WORK INSTRUCTIONS — Below are some entries; set them all down exactly.

===============

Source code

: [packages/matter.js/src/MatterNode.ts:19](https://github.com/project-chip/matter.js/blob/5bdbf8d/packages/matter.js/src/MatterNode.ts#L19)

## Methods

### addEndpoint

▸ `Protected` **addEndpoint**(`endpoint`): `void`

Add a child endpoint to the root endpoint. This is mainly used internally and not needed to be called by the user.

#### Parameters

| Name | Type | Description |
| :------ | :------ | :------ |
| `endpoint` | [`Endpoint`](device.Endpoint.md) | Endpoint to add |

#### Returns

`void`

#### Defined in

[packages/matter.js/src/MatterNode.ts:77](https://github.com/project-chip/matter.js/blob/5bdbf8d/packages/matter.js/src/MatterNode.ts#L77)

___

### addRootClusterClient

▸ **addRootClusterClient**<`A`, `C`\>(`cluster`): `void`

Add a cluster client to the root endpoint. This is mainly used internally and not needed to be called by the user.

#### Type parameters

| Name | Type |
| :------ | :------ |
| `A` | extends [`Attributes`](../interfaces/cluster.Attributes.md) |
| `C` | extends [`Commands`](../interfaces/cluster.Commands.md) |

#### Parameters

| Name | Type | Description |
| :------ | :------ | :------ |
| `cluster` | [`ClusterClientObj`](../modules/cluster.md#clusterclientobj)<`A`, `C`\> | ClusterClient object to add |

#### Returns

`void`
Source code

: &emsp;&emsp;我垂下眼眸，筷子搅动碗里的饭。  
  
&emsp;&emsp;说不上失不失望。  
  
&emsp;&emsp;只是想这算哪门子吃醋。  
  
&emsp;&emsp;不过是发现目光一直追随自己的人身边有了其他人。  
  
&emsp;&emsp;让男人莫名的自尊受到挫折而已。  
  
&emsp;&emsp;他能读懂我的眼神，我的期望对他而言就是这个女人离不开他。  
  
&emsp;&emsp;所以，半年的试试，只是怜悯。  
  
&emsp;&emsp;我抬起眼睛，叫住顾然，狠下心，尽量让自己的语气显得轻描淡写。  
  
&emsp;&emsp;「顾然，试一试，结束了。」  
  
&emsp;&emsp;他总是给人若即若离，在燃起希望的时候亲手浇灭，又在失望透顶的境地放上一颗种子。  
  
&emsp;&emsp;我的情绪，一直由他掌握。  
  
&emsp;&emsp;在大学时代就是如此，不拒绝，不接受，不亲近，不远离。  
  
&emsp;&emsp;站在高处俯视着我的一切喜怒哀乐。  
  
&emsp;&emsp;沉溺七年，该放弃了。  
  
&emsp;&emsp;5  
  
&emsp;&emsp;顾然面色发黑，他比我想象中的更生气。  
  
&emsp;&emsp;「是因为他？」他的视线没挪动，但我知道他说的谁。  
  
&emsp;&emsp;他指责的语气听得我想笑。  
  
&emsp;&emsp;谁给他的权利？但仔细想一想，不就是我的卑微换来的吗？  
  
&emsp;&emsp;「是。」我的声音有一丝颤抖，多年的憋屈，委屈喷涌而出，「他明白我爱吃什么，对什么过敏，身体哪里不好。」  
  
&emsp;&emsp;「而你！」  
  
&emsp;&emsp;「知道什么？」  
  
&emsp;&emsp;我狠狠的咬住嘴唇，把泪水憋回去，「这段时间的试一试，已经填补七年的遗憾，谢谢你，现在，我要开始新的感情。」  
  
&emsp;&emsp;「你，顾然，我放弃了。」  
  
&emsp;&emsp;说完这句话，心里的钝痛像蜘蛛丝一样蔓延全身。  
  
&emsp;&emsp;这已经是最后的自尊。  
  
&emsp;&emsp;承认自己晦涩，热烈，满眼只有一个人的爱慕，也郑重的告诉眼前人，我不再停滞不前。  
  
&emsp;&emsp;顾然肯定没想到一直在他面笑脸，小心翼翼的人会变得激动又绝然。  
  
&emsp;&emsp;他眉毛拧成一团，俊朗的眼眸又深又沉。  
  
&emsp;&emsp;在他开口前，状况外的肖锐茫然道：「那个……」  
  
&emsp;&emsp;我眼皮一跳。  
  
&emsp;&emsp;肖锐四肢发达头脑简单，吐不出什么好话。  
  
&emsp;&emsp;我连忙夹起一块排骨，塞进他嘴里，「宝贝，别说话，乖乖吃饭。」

===============

WRITTEN REPLY —
Source code

: [packages/matter.js/src/MatterNode.ts:19](https://github.com/project-chip/matter.js/blob/5bdbf8d/packages/matter.js/src/MatterNode.ts#L19)

## Methods

### addEndpoint

▸ `Protected` **addEndpoint**(`endpoint`): `void`

Add a child endpoint to the root endpoint. This is mainly used internally and not needed to be called by the user.

#### Parameters

| Name | Type | Description |
| :------ | :------ | :------ |
| `endpoint` | [`Endpoint`](device.Endpoint.md) | Endpoint to add |

#### Returns

`void`

#### Defined in

[packages/matter.js/src/MatterNode.ts:77](https://github.com/project-chip/matter.js/blob/5bdbf8d/packages/matter.js/src/MatterNode.ts#L77)

___

### addRootClusterClient

▸ **addRootClusterClient**<`A`, `C`\>(`cluster`): `void`

Add a cluster client to the root endpoint. This is mainly used internally and not needed to be called by the user.

#### Type parameters

| Name | Type |
| :------ | :------ |
| `A` | extends [`Attributes`](../interfaces/cluster.Attributes.md) |
| `C` | extends [`Commands`](../interfaces/cluster.Commands.md) |

#### Parameters

| Name | Type | Description |
| :------ | :------ | :------ |
| `cluster` | [`ClusterClientObj`](../modules/cluster.md#clusterclientobj)<`A`, `C`\> | ClusterClient object to add |

#### Returns

`void`
Source code

: &emsp;&emsp;我垂下眼眸，筷子搅动碗里的饭。  
  
&emsp;&emsp;说不上失不失望。  
  
&emsp;&emsp;只是想这算哪门子吃醋。  
  
&emsp;&emsp;不过是发现目光一直追随自己的人身边有了其他人。  
  
&emsp;&emsp;让男人莫名的自尊受到挫折而已。  
  
&emsp;&emsp;他能读懂我的眼神，我的期望对他而言就是这个女人离不开他。  
  
&emsp;&emsp;所以，半年的试试，只是怜悯。  
  
&emsp;&emsp;我抬起眼睛，叫住顾然，狠下心，尽量让自己的语气显得轻描淡写。  
  
&emsp;&emsp;「顾然，试一试，结束了。」  
  
&emsp;&emsp;他总是给人若即若离，在燃起希望的时候亲手浇灭，又在失望透顶的境地放上一颗种子。  
  
&emsp;&emsp;我的情绪，一直由他掌握。  
  
&emsp;&emsp;在大学时代就是如此，不拒绝，不接受，不亲近，不远离。  
  
&emsp;&emsp;站在高处俯视着我的一切喜怒哀乐。  
  
&emsp;&emsp;沉溺七年，该放弃了。  
  
&emsp;&emsp;5  
  
&emsp;&emsp;顾然面色发黑，他比我想象中的更生气。  
  
&emsp;&emsp;「是因为他？」他的视线没挪动，但我知道他说的谁。  
  
&emsp;&emsp;他指责的语气听得我想笑。  
  
&emsp;&emsp;谁给他的权利？但仔细想一想，不就是我的卑微换来的吗？  
  
&emsp;&emsp;「是。」我的声音有一丝颤抖，多年的憋屈，委屈喷涌而出，「他明白我爱吃什么，对什么过敏，身体哪里不好。」  
  
&emsp;&emsp;「而你！」  
  
&emsp;&emsp;「知道什么？」  
  
&emsp;&emsp;我狠狠的咬住嘴唇，把泪水憋回去，「这段时间的试一试，已经填补七年的遗憾，谢谢你，现在，我要开始新的感情。」  
  
&emsp;&emsp;「你，顾然，我放弃了。」  
  
&emsp;&emsp;说完这句话，心里的钝痛像蜘蛛丝一样蔓延全身。  
  
&emsp;&emsp;这已经是最后的自尊。  
  
&emsp;&emsp;承认自己晦涩，热烈，满眼只有一个人的爱慕，也郑重的告诉眼前人，我不再停滞不前。  
  
&emsp;&emsp;顾然肯定没想到一直在他面笑脸，小心翼翼的人会变得激动又绝然。  
  
&emsp;&emsp;他眉毛拧成一团，俊朗的眼眸又深又沉。  
  
&emsp;&emsp;在他开口前，状况外的肖锐茫然道：「那个……」  
  
&emsp;&emsp;我眼皮一跳。  
  
&emsp;&emsp;肖锐四肢发达头脑简单，吐不出什么好话。  
  
&emsp;&emsp;我连忙夹起一块排骨，塞进他嘴里，「宝贝，别说话，乖乖吃饭。」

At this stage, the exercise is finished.